As the sun shines brightly and little birds flit in the sky, Garnet makes little noises as she pulls at the bottle's nipple, trying to get more milk. I am straddling a baby alpaca and bottle feeding her. This orphaned baby follows me around the pasture and lets me hold her and pet her. She is one of the softest things I have ever touched. This is by far the best chore I get to do at Madison's, the R. families bed and breakfast which doubles as an alpaca farm.
After Garnet's breakfast, Eliot and I chase alpacas around pens, waving our arms like lunatics in order to get them to move. I learn how to corner an alpaca and catch it; if you slip an arm under its head you can put it in an effective head lock while firmly gripping its back with your other hand. I wave my arms, cut toenails, and catch alpacas and hold them while they got shots. Alpacas also spit up regurgitated grass which smells like poop. I learn this after alpaca spit blows in my face, carried by the wind. Alpacas also kick if they don't want you behind this. I learn this from a glancing blow which manages to hit both of my legs.

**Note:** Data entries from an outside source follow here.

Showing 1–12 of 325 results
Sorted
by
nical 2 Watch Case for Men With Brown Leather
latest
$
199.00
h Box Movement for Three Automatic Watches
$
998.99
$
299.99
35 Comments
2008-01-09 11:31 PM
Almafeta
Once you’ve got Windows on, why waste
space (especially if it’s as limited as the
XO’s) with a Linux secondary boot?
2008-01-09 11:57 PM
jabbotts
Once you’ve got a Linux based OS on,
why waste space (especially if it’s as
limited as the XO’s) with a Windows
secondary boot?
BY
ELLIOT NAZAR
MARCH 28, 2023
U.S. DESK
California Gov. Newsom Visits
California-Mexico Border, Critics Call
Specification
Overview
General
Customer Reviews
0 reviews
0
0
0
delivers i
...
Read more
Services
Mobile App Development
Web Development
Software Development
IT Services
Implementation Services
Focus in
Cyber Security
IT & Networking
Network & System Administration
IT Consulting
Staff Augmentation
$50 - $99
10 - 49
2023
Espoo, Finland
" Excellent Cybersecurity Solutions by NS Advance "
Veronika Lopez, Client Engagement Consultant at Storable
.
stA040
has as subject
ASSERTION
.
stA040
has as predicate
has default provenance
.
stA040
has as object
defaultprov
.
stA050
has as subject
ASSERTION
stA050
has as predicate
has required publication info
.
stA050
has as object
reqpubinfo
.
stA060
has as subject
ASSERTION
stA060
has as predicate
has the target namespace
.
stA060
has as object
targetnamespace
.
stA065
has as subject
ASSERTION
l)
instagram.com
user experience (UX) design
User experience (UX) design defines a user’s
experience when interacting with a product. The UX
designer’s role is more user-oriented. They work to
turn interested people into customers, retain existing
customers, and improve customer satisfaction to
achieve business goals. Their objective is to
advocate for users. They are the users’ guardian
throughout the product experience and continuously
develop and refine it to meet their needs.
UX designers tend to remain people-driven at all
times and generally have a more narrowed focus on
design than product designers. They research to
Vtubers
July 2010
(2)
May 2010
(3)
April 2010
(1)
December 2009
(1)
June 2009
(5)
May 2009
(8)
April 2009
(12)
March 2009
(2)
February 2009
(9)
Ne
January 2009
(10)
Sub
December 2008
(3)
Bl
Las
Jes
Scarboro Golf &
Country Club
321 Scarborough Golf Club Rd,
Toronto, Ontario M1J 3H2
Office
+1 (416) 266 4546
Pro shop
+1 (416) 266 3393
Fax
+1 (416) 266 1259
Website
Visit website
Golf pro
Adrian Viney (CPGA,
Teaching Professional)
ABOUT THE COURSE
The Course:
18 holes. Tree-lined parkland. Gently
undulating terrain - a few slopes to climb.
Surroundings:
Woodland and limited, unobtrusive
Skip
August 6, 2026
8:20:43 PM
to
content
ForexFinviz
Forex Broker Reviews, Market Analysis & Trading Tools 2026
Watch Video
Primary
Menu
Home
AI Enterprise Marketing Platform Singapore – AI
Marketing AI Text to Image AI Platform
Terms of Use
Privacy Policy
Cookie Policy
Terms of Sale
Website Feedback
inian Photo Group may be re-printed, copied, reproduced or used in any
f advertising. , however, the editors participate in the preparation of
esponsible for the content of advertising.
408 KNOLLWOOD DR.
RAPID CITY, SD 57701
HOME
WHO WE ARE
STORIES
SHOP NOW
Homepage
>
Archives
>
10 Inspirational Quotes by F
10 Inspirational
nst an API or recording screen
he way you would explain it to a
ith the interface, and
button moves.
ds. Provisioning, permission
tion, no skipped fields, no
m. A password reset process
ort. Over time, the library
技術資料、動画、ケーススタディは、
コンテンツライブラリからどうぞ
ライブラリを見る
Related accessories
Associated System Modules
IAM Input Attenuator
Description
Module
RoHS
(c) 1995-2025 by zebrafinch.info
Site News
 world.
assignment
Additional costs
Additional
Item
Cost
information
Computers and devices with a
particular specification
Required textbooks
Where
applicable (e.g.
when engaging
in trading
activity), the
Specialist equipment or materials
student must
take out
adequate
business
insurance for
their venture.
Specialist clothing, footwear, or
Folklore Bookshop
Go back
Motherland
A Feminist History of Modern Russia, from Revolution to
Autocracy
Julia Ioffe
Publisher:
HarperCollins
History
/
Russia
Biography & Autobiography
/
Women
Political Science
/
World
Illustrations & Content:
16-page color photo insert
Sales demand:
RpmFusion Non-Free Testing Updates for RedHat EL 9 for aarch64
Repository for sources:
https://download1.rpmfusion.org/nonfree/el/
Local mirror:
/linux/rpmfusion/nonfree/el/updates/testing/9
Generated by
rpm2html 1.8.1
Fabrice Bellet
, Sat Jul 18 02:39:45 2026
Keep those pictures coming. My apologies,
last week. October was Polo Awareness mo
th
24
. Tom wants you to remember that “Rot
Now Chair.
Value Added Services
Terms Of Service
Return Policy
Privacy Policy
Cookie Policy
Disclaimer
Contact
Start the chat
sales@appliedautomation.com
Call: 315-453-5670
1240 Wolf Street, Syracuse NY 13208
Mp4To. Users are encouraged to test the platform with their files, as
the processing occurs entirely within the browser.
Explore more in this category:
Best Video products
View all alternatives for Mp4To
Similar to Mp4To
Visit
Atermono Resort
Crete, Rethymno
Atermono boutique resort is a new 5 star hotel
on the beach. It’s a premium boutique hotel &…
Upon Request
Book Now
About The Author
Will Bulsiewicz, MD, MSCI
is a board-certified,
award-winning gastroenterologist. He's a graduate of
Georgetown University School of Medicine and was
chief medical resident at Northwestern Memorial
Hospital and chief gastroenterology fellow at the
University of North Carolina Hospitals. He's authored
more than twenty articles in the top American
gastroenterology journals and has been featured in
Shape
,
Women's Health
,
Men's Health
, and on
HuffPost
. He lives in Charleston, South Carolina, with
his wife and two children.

After a hard day's work, I kick back and relax while I watch Eliot skin a dead alpaca. It has been dead for a few days and smells horrible. Its bloated stomach and intestines sit outside of its stomach cavities and its fleece is matted and filthy. I sit fifteen paces away with my sweatshirt firmly clamped over my nose. Charlie, the dachshund is not as perturbed as I am by the smell of rotting carcas, she sniffs over to where Eliot is working and licks her chops. Eliot explains the process to me as he is doing it, point out various body parts as he works. The fleece will be tanned and then sold after Eliot is through with it.
I make my way back to the cabin and the scent of alpaca carcass wafts up my nostrils; Eliot brought the fleece up to the cabin we are staying at for some unknown reason and set it down and the dachshunds have eaten part of it.
I take a long bath because after a day like this it is the most necessary thing in the world.